Paper: Minimization of spur gear dynamic loading through the Generalized Theory of Gearing.

Authors: Costopoulos, Th., and Nikas, G. K.

Where: Proceedings of the International Congress - Gear Transmissions 95, 26-28 September 1995, Sofia, Bulgaria, vol. 1, pp. 52-56.

Download a copy of this paper (Microsoft document (docx extension); 2.1 MB)


    The Generalized Theory of Gearing (GTG - developed by Th. Costopoulos) is a method that relates the geometrical characteristics of production spur gears with the geometry of the rack that "produced" them. From the geometry of the rack, one can calculate all geometrical parameters of the end spur gears and can, thus, evaluate various aspects of their performance before the gears are physically produced.

    In this paper, the effects of tooth profile modification on the load response of spur gears with involute external teeth were studied, for contact ratio below 2. Such gears suffer from abrupt changes of the transmitted load due to the successive engagement and disengagement of gear teeth and because teeth are compliant.

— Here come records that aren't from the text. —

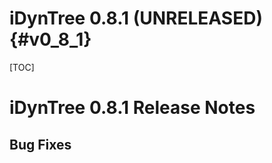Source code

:iDynTree 0.8.1 (UNRELEASED)                                              {#v0_8_1}
========================

[TOC]

iDynTree 0.8.1 Release Notes
=========================

Bug Fixes
---------
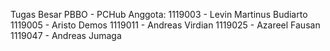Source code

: Tugas Besar PBBO - PCHub
Anggota:
1119003 - Levin Martinus Budiarto
1119005 - Aristo Demos
1119011 - Andreas Virdian
1119025 - Azareel Fausan
1119047 - Andreas Jumaga

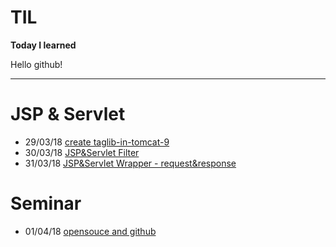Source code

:# TIL
**Today I learned**

Hello github!

***

# JSP & Servlet 
- 29/03/18 [create taglib-in-tomcat-9](https://github.com/lee1707/TIL/blob/master/java/web/taglib-in-tomcat-9.md)
- 30/03/18 [JSP&Servlet Filter](https://github.com/lee1707/TIL/blob/master/java/web/Jsp%26Servlet%20Filter%20and%20Wrapper.md)
- 31/03/18 [JSP&Servlet Wrapper - request&response](https://github.com/lee1707/TIL/blob/master/java/web/Jsp%26Servlet%20Wrapper%20-%20request%26response.md)

# Seminar
- 01/04/18 [opensouce and github](https://github.com/lee1707/TIL/blob/master/seminar/opensource%20and%20github.md)

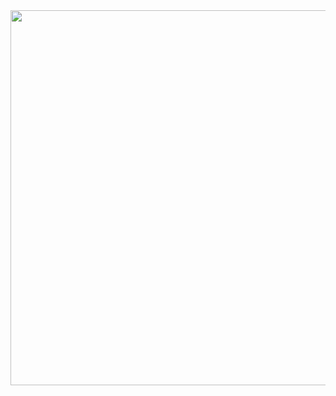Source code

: <img src="https://github.com/unzilamalik99/textUtils/assets/136435499/24d1998e-96c8-44c2-a8d0-edfc27412867" width="600" >


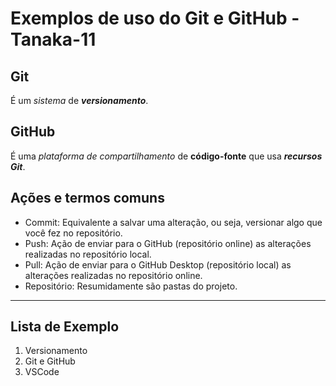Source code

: # Exemplos de uso do Git e GitHub - Tanaka-11

## Git

É um _sistema_ de ***versionamento***.

## GitHub

É uma _plataforma de compartilhamento_ de **código-fonte** que usa ***recursos Git***.

## Ações e termos comuns

- Commit: Equivalente a salvar uma alteração, ou seja, versionar algo que você fez no repositório.
- Push: Ação de enviar para o GitHub (repositório online) as alterações realizadas no repositório local.
- Pull: Ação de enviar para o GitHub Desktop (repositório local) as alterações realizadas no repositório online.
- Repositório: Resumidamente são pastas do projeto.

---

## Lista de Exemplo

1. Versionamento
2. Git e GitHub
3. VSCode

As a result, dynamic loads can cause severe disruption of lubricant films, increased wear, noise and vibrations.

    The GTG is used to determine gear dimensioning. Tooth stressing results from the static-load analysis. An optimised profile modification is found to eliminate the abrupt load changes and minimize the dynamic loading. This is achieved by calculating all teeth compliances and the resulting static load distribution during rotation of the gears, then imposing appropriate tooth flank modifications that result in a perfectly smooth static-load distribution.

Some figures from this work

    Spur gears suffer abrupt changes of the tooth transmitted load because of the continuous engagement and disengagement of teeth during a mesh cycle. This paper presents a method to completely eliminate the abrupt changes of the tooth static load by a suitable modification of the teeth flanks. Figure 1 shows a modified tooth profile. The modification takes place at the tip area of the tooth.

Modification of a tooth profile.

Fig. 1. Modification of a tooth profile.


Figure 2 below shows a typical modification of the teeth contact path (a linear and a parabolic modification shown) used widely in practice. Starting from this modification, the contact path is related to the actual tooth flank through the Generalized Theory of Gearing (GTG).

Original and modified gear contact path.

Fig. 2. Original and modified gear contact path.


Figure 3 below shows the result of an exponential-type contact path modification on the static load distribution. The original ("initial") unmodified distribution can be clearly seen with the abrupt load changes. Then the modified smooth distribution is seen for various values of a parameter "z", which is the exponent of the aforementioned exponential-type function of the modified contact path. It is obvious that the smoothest load distribution is achieved for z = 2. The results refer to ideal teeth without any flank errors.

Effect of teeth profile modification on static load distribution. Copyright George K. Nikas

Fig. 3. Effect of teeth profile modification on static load distribution.